Task material =
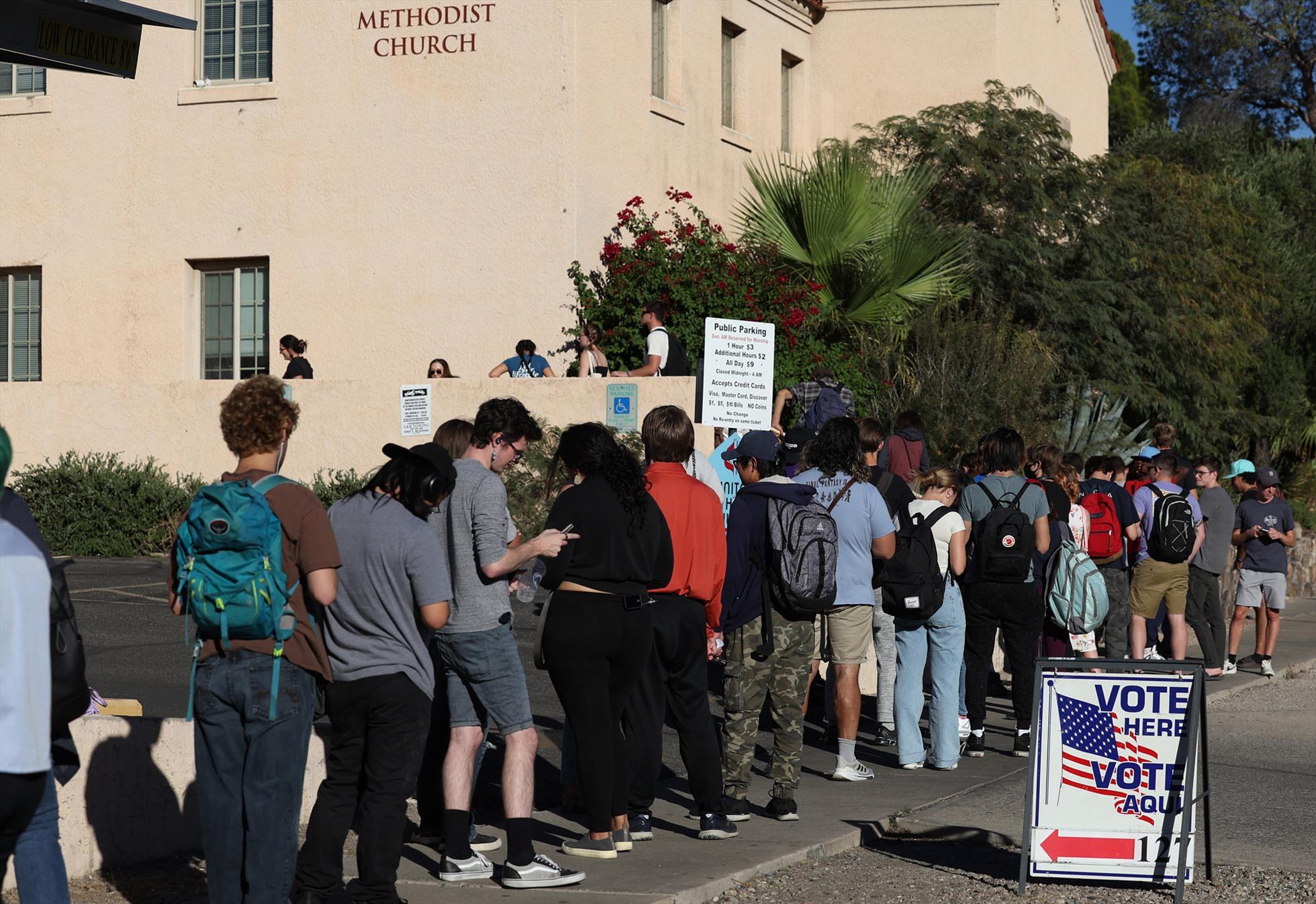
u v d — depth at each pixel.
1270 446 26.88
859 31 23.34
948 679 8.77
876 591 9.68
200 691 4.89
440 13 17.55
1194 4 47.44
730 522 7.21
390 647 5.30
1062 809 6.30
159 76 18.70
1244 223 25.64
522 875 5.90
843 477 8.35
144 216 18.80
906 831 7.32
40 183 19.20
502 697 5.93
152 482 16.02
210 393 16.62
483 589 5.89
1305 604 20.23
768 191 19.03
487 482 5.89
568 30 17.03
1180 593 12.16
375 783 5.35
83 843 6.00
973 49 22.88
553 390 15.05
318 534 4.94
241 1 18.55
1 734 3.87
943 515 8.66
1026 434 17.31
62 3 6.33
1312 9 46.25
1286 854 6.91
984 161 20.39
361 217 17.91
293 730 4.90
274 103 18.23
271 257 18.27
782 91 22.72
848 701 8.38
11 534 3.99
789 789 7.32
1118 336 20.44
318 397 16.17
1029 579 9.09
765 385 11.70
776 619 7.20
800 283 18.02
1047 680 6.37
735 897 6.08
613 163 17.73
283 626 4.84
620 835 6.62
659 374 15.16
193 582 4.81
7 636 3.89
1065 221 20.73
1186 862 6.12
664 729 9.84
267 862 4.87
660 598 6.71
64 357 19.12
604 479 6.25
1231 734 10.30
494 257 17.36
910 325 18.44
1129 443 18.55
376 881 5.33
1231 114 47.31
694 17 19.62
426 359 17.64
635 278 16.88
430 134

Directions for this task =
Lines from the one containing "859 31 23.34" through the end of the data above must be written out exactly, and no other lines are needed.

Task answer =
859 31 23.34
948 679 8.77
876 591 9.68
200 691 4.89
440 13 17.55
1194 4 47.44
730 522 7.21
390 647 5.30
1062 809 6.30
159 76 18.70
1244 223 25.64
522 875 5.90
843 477 8.35
144 216 18.80
906 831 7.32
40 183 19.20
502 697 5.93
152 482 16.02
210 393 16.62
483 589 5.89
1305 604 20.23
768 191 19.03
487 482 5.89
568 30 17.03
1180 593 12.16
375 783 5.35
83 843 6.00
973 49 22.88
553 390 15.05
318 534 4.94
241 1 18.55
1 734 3.87
943 515 8.66
1026 434 17.31
62 3 6.33
1312 9 46.25
1286 854 6.91
984 161 20.39
361 217 17.91
293 730 4.90
274 103 18.23
271 257 18.27
782 91 22.72
848 701 8.38
11 534 3.99
789 789 7.32
1118 336 20.44
318 397 16.17
1029 579 9.09
765 385 11.70
776 619 7.20
800 283 18.02
1047 680 6.37
735 897 6.08
613 163 17.73
283 626 4.84
620 835 6.62
659 374 15.16
193 582 4.81
7 636 3.89
1065 221 20.73
1186 862 6.12
664 729 9.84
267 862 4.87
660 598 6.71
64 357 19.12
604 479 6.25
1231 734 10.30
494 257 17.36
910 325 18.44
1129 443 18.55
376 881 5.33
1231 114 47.31
694 17 19.62
426 359 17.64
635 278 16.88
430 134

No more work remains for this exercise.